◆ Aim of the task: Could you reproduce the material below exactly, from the line containing "L’ensemble des objectifs de l’action ont été" through its last line, and leave out everything else?

========================================

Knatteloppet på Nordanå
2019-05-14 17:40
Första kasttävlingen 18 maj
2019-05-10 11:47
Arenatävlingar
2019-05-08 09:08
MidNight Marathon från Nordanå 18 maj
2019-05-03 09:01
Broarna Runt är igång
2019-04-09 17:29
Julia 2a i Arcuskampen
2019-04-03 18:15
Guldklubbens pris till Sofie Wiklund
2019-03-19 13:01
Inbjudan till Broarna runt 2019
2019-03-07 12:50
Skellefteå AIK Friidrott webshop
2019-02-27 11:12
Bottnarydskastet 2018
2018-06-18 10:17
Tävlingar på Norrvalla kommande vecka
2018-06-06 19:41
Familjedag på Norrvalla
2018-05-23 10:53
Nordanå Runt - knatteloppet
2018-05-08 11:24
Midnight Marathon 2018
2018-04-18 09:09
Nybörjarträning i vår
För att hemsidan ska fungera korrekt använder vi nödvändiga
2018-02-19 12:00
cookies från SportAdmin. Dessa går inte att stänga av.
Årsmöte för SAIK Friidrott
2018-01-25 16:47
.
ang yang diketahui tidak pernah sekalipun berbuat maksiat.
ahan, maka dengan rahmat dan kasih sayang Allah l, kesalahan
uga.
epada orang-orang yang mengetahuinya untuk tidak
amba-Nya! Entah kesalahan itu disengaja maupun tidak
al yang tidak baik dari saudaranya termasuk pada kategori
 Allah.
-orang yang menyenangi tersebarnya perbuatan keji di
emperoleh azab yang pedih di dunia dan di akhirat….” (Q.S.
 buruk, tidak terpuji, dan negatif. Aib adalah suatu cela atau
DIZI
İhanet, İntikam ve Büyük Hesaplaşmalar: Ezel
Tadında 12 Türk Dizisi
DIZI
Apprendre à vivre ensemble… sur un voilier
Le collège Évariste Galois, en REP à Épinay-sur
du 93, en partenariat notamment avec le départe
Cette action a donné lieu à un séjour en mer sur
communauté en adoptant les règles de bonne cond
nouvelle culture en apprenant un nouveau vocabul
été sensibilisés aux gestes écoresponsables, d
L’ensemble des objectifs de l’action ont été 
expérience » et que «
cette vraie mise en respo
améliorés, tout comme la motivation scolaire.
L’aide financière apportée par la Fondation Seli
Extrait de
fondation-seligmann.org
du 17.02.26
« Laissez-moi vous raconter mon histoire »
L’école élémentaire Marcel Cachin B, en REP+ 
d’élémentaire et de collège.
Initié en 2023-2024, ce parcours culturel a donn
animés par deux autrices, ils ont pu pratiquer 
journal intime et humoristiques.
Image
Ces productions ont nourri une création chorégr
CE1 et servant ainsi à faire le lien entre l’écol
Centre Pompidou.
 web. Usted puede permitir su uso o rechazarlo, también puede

========================================

◆ Response:
L’ensemble des objectifs de l’action ont été 
expérience » et que «
cette vraie mise en respo
améliorés, tout comme la motivation scolaire.
L’aide financière apportée par la Fondation Seli
Extrait de
fondation-seligmann.org
du 17.02.26
« Laissez-moi vous raconter mon histoire »
L’école élémentaire Marcel Cachin B, en REP+ 
d’élémentaire et de collège.
Initié en 2023-2024, ce parcours culturel a donn
animés par deux autrices, ils ont pu pratiquer 
journal intime et humoristiques.
Image
Ces productions ont nourri une création chorégr
CE1 et servant ainsi à faire le lien entre l’écol
Centre Pompidou.
 web. Usted puede permitir su uso o rechazarlo, también puede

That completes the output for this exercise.